After introducing us to both characters, the story starts reading like any other Holmes story: dark, foggy London streets, a couple of locked-door murders, red herrings, mis-directions, and Holmes never quite letting Watson (or us) in on his thoughts and plans.  So, I was digging all this, getting into the story, making a few deductions of my own, when, about halfway through, Holmes leaps up, places handcuffs on a man we have never seen before, and announces to all that this man is the murderer.

Huh?  Half a book to go, you understand.

Here is where it gets weird.  Going from Watson narrating a first-person story in 1881, the next chapter is in third-person omniscient form, telling the tale of an old man wandering in the desert.  With a young girl.  In 1847.  In Utah.

Chapter after chapter goes on, telling how these two survivors come to be found by the Mormon migration, come to live with them, and prosper.  It is some time before the character of the murderer actually shows up and, yes, all of this is his backstory and we do come to find out why he would eventually kill the men that he did.  Precious few pages remain when we are finally returned to the present (!) and Watson takes up the story again, pretty much the killers full, complete, and very detailed confession, followed by Holmes detailing how he had come to his conclusions.

Well, you can see why this would never make a movie – at least, not a low-budget British movie.  Utah?  Thanks to Doctor Who and Blake’s 7, I have seen every stone quarry in England and, I promise you, not one of them would pass for Utah or any other desert.  To make this portion of the story work – and it would be too much of the story to just leave out or gloss over – they would actually have to fly a crew to Utah – or, at least, Morocco – and they just do not have that kind of money.

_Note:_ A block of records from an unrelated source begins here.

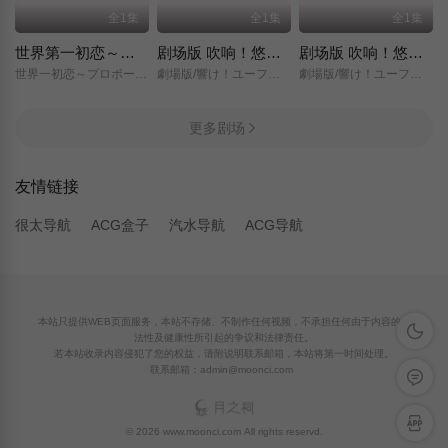
全1集
全1集
全1集
世界第一初恋～求婚篇～
剧场版 吹响！悠风号～想要传达的旋律～
剧场版 吹响！悠风号～誓言的终章～
世界一初恋～プロポーズ編～/
劇場版/響け！ユーフォニアム～届けたいメロディ～/
劇場版/響け！ユーフォニアム～誓いのフィナーレ～/
更多剧场
友情链接
很太导航
ACG盒子
汽水导航
ACG导航
本站只提供WEB页面服务，本站不存储、不制作任何视频，不承担任何由于内容的合
深色模
法性及健康性所引起的争议和法律责任。
若本站收录内容侵犯了您的权益，请附说明联系邮箱，本站将第一时间处理。
联系邮箱：admin@moonci.com
留言反
APP下
© 2026 www.moonci.com All rights reservd.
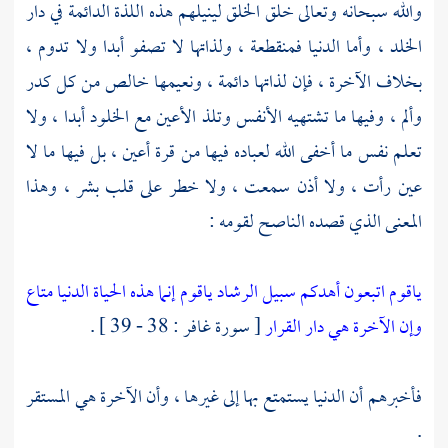
والله سبحانه وتعالى خلق الخلق لينيلهم هذه اللذة الدائمة في دار
الخلد ، وأما الدنيا فمنقطعة ، ولذاتها لا تصفو أبدا ولا تدوم ،
بخلاف الآخرة ، فإن لذاتها دائمة ، ونعيمها خالص من كل كدر
وألم ، وفيها ما تشتهيه الأنفس وتلذ الأعين مع الخلود أبدا ، ولا
تعلم نفس ما أخفى الله لعباده فيها من قرة أعين ، بل فيها ما لا
عين رأت ، ولا أذن سمعت ، ولا خطر على قلب بشر ، وهذا
المعنى الذي قصده الناصح لقومه :
ياقوم اتبعون أهدكم سبيل الرشاد
ياقوم إنما هذه الحياة الدنيا متاع
وإن الآخرة هي دار القرار
[ سورة غافر : 38 - 39 ] .
فأخبرهم أن الدنيا يستمتع بها إلى غيرها ، وأن الآخرة هي المستقر
.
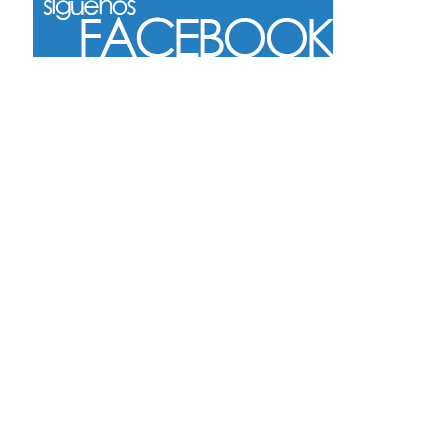
Más
Seguir en Instagram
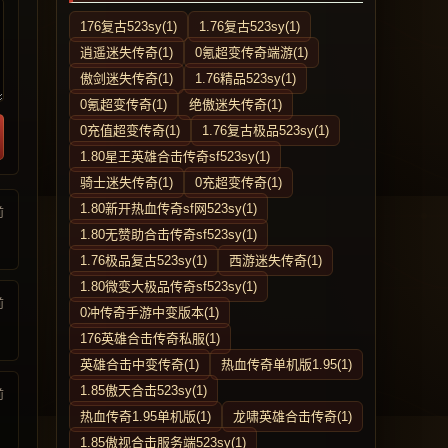
176复古523sy(1)
1.76复古523sy(1)
逍遥迷失传奇(1)
0氪超变传奇端游(1)
傲剑迷失传奇(1)
1.76精品523sy(1)
0氪超变传奇(1)
绝傲迷失传奇(1)
0充值超变传奇(1)
1.76复古极品523sy(1)
1.80星王英雄合击传奇sf523sy(1)
骑士迷失传奇(1)
0充超变传奇(1)
1.80新开热血传奇sf网523sy(1)
前
1.80无赞助合击传奇sf523sy(1)
1.76极品复古523sy(1)
西游迷失传奇(1)
1.80微变大极品传奇sf523sy(1)
前
0冲传奇手游中变版本(1)
176英雄合击传奇私服(1)
英雄合击中变传奇(1)
热血传奇单机版1.95(1)
1.85傲天合击523sy(1)
前
热血传奇1.95单机版(1)
龙啸英雄合击传奇(1)
1.85傲视合击服务端523sy(1)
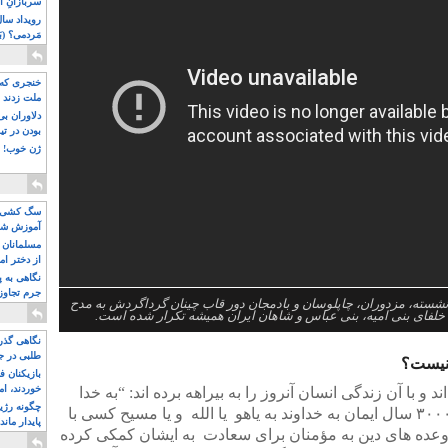
سربازانِ ا
مَردمی؟ (بَ
خنجری که 
ملت زدند
دلاوران ب
بودن در ت
ژن خوب! ت
سگ کشی، 
آموزش شکن
بیشتر
مسلمانان 
از دختر ام
مسلمان ه
نگاهی به پ
جرم تجاوز
شسته، مزدوران، چاپلوسان و بادمجان دور قاب چینان گرداگردش به مدح
آویز شدند!
 خلفای بنی امیه، بنی عباس و شاهان ایران همیشه تکرار شده است.
نگاهی گذرا
طلبی در ج
نیست؟
بازیکنان ف
خوردند، ام
و با آن زندگی انسان آنروز را به بیراهه برده اند: “به خدا
چگونه رژی
ایمان بیاورید تا رستگار شوید…” آیا در ۳۰۰۰ سال ایمان به خداوند به یاهو یا الله و یا مسیح کسی با
پایدار ماند
 وعده های دین به مؤمنان برای سعادت به ایشان کمکی کرده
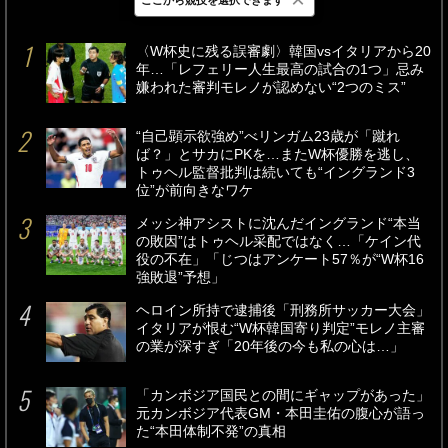
最新
24時間
週間
〈W杯史に残る誤審劇〉韓国vsイタリアから20
年…「レフェリー人生最高の試合の1つ」忌み
嫌われた審判モレノが認めない“2つのミス”
“自己顕示欲強め”べリンガム23歳が「蹴れ
ば？」とサカにPKを…またW杯優勝を逃し、
トゥヘル監督批判は続いても“イングランド3
位”が前向きなワケ
メッシ神アシストに沈んだイングランド“本当
の敗因”はトゥヘル采配ではなく…「ケイン代
役の不在」「じつはアンケート57％が“W杯16
強敗退”予想」
ヘロイン所持で逮捕後「刑務所サッカー大会」
イタリアが恨む“W杯韓国寄り判定”モレノ主審
の業が深すぎ「20年後の今も私の心は…」
「カンボジア国民との間にギャップがあった」
元カンボジア代表GM・本田圭佑の腹心が語っ
た“本田体制不発”の真相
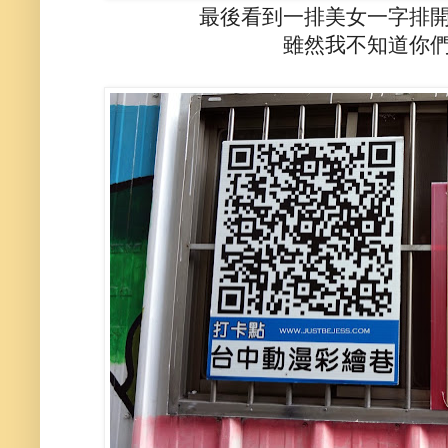
最後看到一排美女一字排
雖然我不知道你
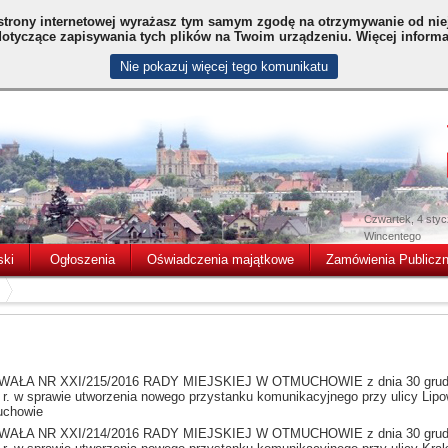
strony internetowej wyrażasz tym samym zgodę na otrzymywanie od niej
 dotyczące zapisywania tych plików na Twoim urządzeniu. Więcej informac
Nie pokazuj więcej tego komunikatu
Czwartek, 4 sty
Wincentego
ski
Ogłoszenia
Oświadczenia majątkowe
Zamówienia Publicz
AŁA NR XXI/215/2016 RADY MIEJSKIEJ W OTMUCHOWIE z dnia 30 grud
 r. w sprawie utworzenia nowego przystanku komunikacyjnego przy ulicy Lipo
chowie
AŁA NR XXI/214/2016 RADY MIEJSKIEJ W OTMUCHOWIE z dnia 30 grud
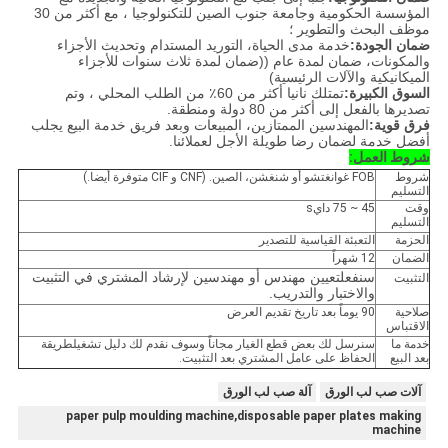
المؤسسة الحكومية وجامعة جنوب الصين للتكنولوجيا ، مع أكثر من 30
موظف البحث والتطوير ؛
ضمان الجودة:
خدمة مدى الحياة، التوريد المستدام وتحديث الأجزاء
والمكونات، ضمان لمدة عام ((ضمان لمدة ثلاث سنوات للأجزاء
الميكانيكية والآلات الرئيسية)
السوق الكبيرة:
تمتلك نانيا أكثر من 60٪ من الطلب المحلي ، وتم
تصديرها بالفعل إلى أكثر من 80 دولة ومنطقة.
فرق قوية:
المهندسين الممتازين، المبيعات وبعد فريق خدمة البيع يجلب
أفضل خدمة لضمان رضا طويلة الأجل لعملائنا.
شروط العمل:
شروط
FOB غوانغتشو أو شنغشن، الصين. (CNF و CIF متوفرة أيضا.)
التسليم
وقت
45 ~ 75 دا
ي
s
التسليم
الحزمة
التعبئة القياسية للتصدير
الضمان
12 شهراً
سنفعل
تعيين مهندس أو مهندسين لإرشاد المشتري في التثبيت
التثبيت
والاختبار والتدريب.
صلاحية
90 يوماً بعد تاريخ تقديم العرض
الاقتباس
خدمة ما
سنرسل لك بعض قطع الغيار مجاناً وسوف نقدم لك دليل تشغيلطريقة
بعد البيع
الحفاظ على عامل المشتري بعد التثبيت.
آلات صب لب الورق
آلة صب لب الورق
paper pulp moulding machine,disposable paper plates making
machine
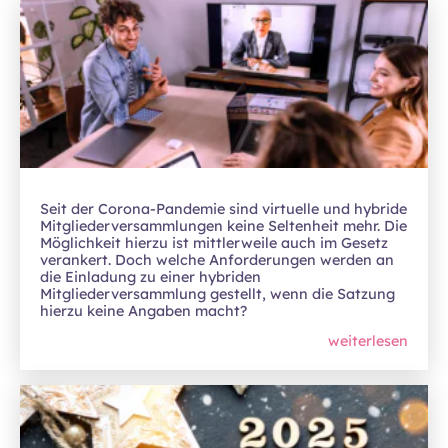
Seit der Corona-Pandemie sind virtuelle und hybride
Mitgliederversammlungen keine Seltenheit mehr. Die
Möglichkeit hierzu ist mittlerweile auch im Gesetz
verankert. Doch welche Anforderungen werden an
die Einladung zu einer hybriden
Mitgliederversammlung gestellt, wenn die Satzung
hierzu keine Angaben macht?
weiterlesen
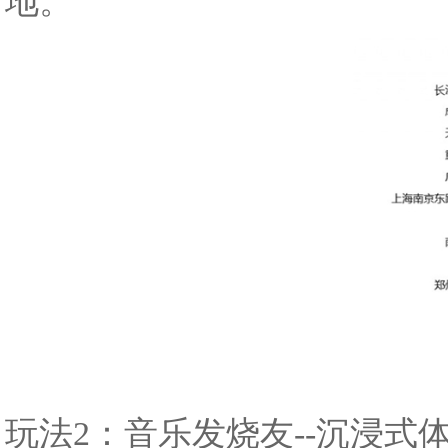
地。
玩法2：音乐发烧友--沉浸式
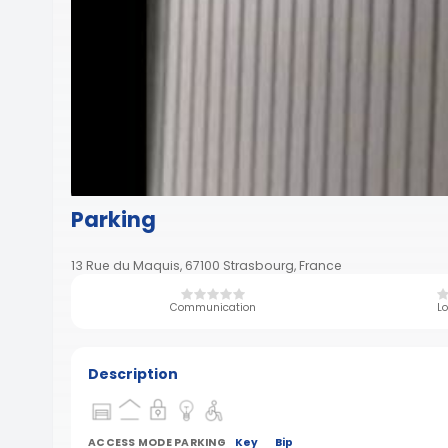
Parking
13 Rue du Maquis, 67100 Strasbourg, France
Communication
Lo
Description
ACCESS MODE PARKING
Key
Bip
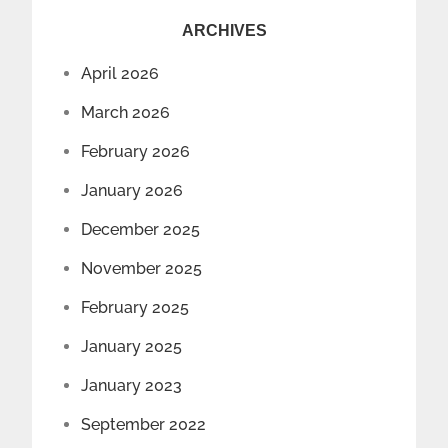
ARCHIVES
April 2026
March 2026
February 2026
January 2026
December 2025
November 2025
February 2025
January 2025
January 2023
September 2022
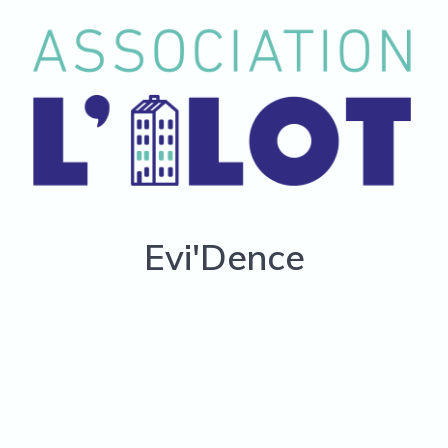
Evi'Dence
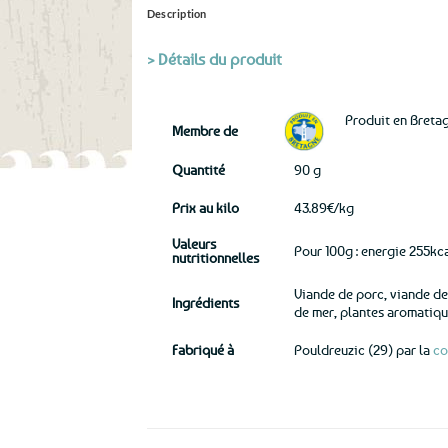
Description
> Détails du produit
Produit en Breta
Membre de
Quantité
90 g
Prix au kilo
43.89€/kg
Valeurs
Pour 100g : energie 255kca
nutritionnelles
Viande de porc, viande de 
Ingrédients
de mer, plantes aromatique
Fabriqué à
Pouldreuzic (29) par la
co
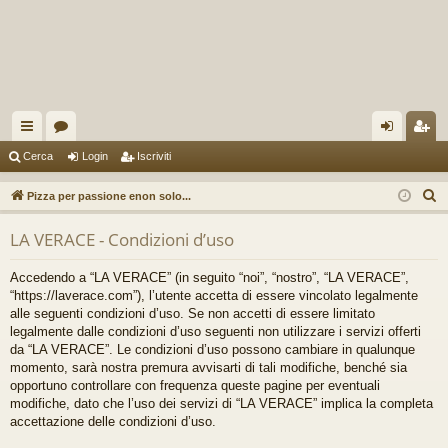
oll
or
og
sc
Cerca
Login
Iscriviti
eg
u
in
riv
C
Pizza per passione enon solo...
a
m
iti
e
LA VERACE - Condizioni d’uso
r
m
c
en
Accedendo a “LA VERACE” (in seguito “noi”, “nostro”, “LA VERACE”,
a
“https://laverace.com”), l’utente accetta di essere vincolato legalmente
ti
alle seguenti condizioni d’uso. Se non accetti di essere limitato
legalmente dalle condizioni d’uso seguenti non utilizzare i servizi offerti
R
da “LA VERACE”. Le condizioni d’uso possono cambiare in qualunque
ap
momento, sarà nostra premura avvisarti di tali modifiche, benché sia
opportuno controllare con frequenza queste pagine per eventuali
idi
modifiche, dato che l’uso dei servizi di “LA VERACE” implica la completa
accettazione delle condizioni d’uso.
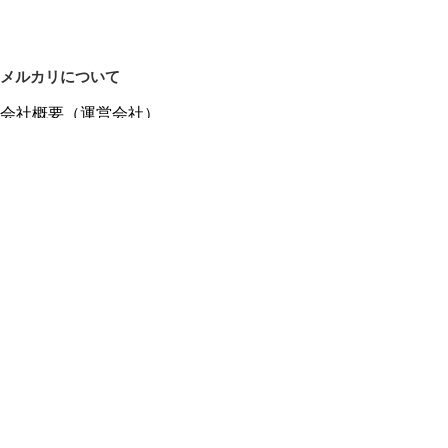
メルカリについて
会社概要（運営会社）
採用情報
プレスリリース
公式ブログ
プレスキット
メルカリUS
メルカリShops
m department（エムデパ）
ヘルプ
ヘルプセンター（ガイド・お問い合わせ）
メルカリShopsでショップを開設する
メルカリShops ショップ管理画面にログイン
メルカリShops出店者向けガイド
お問い合わせ一覧
フリーワードから商品をさがす
プライバシーと利用規約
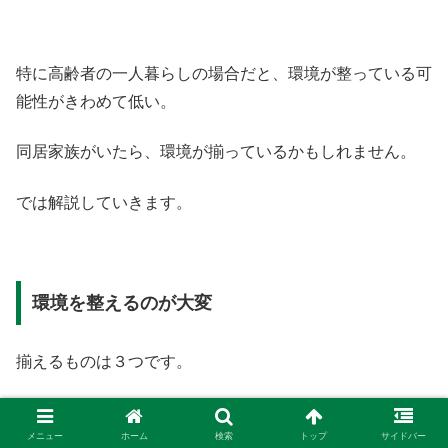
特に高齢者の一人暮らしの場合だと、環境が整っている可
能性がきわめて低い。
同居家族がいたら、環境が揃っているかもしれません。
では解説していきます。
環境を整えるのが大変
揃えるものは３つです。
見守りカメラ
メニュー
ホーム
検索
トップ
サイドバー
スマホ(家族用)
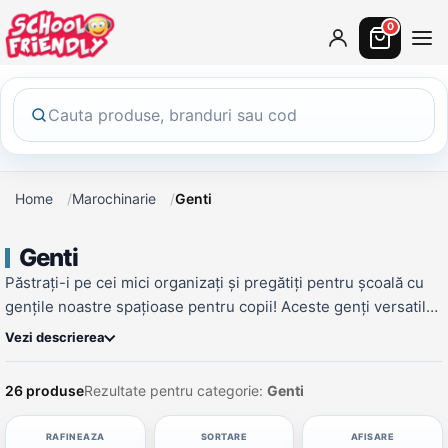
0
Home
Marochinarie
Genti
Genti
Păstrați-i pe cei mici organizați și pregătiți pentru școală cu
gențile noastre spațioase pentru copii! Aceste genți versatile
și durabile sunt concepute pentru a oferi spațiu suficient
Vezi descrierea
pentru toate lucrurile esențiale pentru școală, facilit&acirc;nd
ieșirea pe ușă și intrarea &icirc;n clasă.&nbsp; Pe l&acirc;ngă
26 produse
Rezultate pentru categorie:
Genti
funcționalitatea lor, gențile noastre pentru copii sunt, de
asemenea, elegante și distractive. Ele sunt disponibile
RAFINEAZA
SORTARE
AFISARE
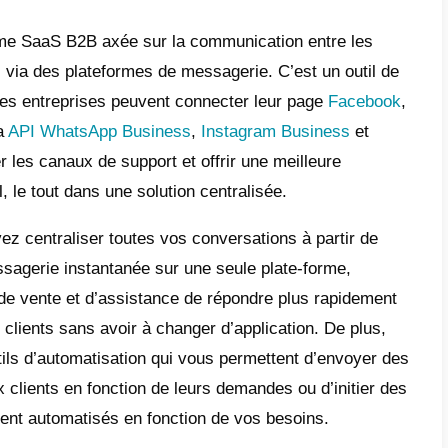
eb. Con Formsite, los usuarios pueden crear
s de alta calidad mediante la selección de p
ización del diseño y el contenido de los fo
e texto, selección múltiple, casillas de ve
ables, cargas de archivos, entre autres.
nées collectées par les formulaires peuvent
tées vers une variété de formats. De plus, c
ions avec d’autres applications et services 
d’automatisation du marketing.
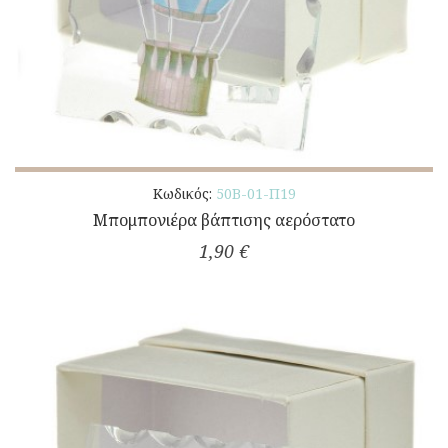
Κωδικός:
50Β-01-Π19
Μπομπονιέρα βάπτισης αερόστατο
1,90 €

There was a 1933 version, but it had nothing to do with Utah or Mormons – in fact, it has a character from “The Red-headed League,” so maybe that is what it is.  Meanwhile, “Hound of the Baskervilles” takes place in the English countryside, with hills and mores.  That they can do, no problem.  So, the TV/movie-watching public has never seen this Sherlock Holmes origin story.  Hope someone tries it, one day.